> Stored data entries
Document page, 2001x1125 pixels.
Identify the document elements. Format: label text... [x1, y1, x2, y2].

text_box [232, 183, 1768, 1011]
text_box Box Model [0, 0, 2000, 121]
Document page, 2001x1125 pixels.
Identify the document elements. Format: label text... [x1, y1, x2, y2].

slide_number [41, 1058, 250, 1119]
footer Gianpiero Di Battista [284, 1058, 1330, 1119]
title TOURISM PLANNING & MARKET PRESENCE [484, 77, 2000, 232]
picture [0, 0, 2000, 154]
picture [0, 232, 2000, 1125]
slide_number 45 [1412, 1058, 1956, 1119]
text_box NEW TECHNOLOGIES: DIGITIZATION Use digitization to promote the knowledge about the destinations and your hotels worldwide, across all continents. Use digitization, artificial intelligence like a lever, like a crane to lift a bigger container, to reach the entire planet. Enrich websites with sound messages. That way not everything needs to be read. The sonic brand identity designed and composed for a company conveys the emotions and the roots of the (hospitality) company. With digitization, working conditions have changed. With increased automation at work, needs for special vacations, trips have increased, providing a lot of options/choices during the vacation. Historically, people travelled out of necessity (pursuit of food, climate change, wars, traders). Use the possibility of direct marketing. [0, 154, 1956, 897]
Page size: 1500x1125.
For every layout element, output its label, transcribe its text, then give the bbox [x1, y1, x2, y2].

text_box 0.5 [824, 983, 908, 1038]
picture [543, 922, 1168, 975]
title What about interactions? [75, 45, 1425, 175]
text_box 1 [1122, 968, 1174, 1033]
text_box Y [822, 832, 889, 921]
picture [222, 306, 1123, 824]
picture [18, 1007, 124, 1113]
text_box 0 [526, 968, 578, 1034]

> Work order
Return each line of the data exactly as written above.

> Solution to the problem
Document page, 2001x1125 pixels.
Identify the document elements. Format: label text... [x1, y1, x2, y2].

text_box [232, 183, 1768, 1011]
text_box Box Model [0, 0, 2000, 121]
Document page, 2001x1125 pixels.
Identify the document elements. Format: label text... [x1, y1, x2, y2].

slide_number [41, 1058, 250, 1119]
footer Gianpiero Di Battista [284, 1058, 1330, 1119]
title TOURISM PLANNING & MARKET PRESENCE [484, 77, 2000, 232]
picture [0, 0, 2000, 154]
picture [0, 232, 2000, 1125]
slide_number 45 [1412, 1058, 1956, 1119]
text_box NEW TECHNOLOGIES: DIGITIZATION Use digitization to promote the knowledge about the destinations and your hotels worldwide, across all continents. Use digitization, artificial intelligence like a lever, like a crane to lift a bigger container, to reach the entire planet. Enrich websites with sound messages. That way not everything needs to be read. The sonic brand identity designed and composed for a company conveys the emotions and the roots of the (hospitality) company. With digitization, working conditions have changed. With increased automation at work, needs for special vacations, trips have increased, providing a lot of options/choices during the vacation. Historically, people travelled out of necessity (pursuit of food, climate change, wars, traders). Use the possibility of direct marketing. [0, 154, 1956, 897]
Page size: 1500x1125.
For every layout element, output its label, transcribe its text, then give the bbox [x1, y1, x2, y2].

text_box 0.5 [824, 983, 908, 1038]
picture [543, 922, 1168, 975]
title What about interactions? [75, 45, 1425, 175]
text_box 1 [1122, 968, 1174, 1033]
text_box Y [822, 832, 889, 921]
picture [222, 306, 1123, 824]
picture [18, 1007, 124, 1113]
text_box 0 [526, 968, 578, 1034]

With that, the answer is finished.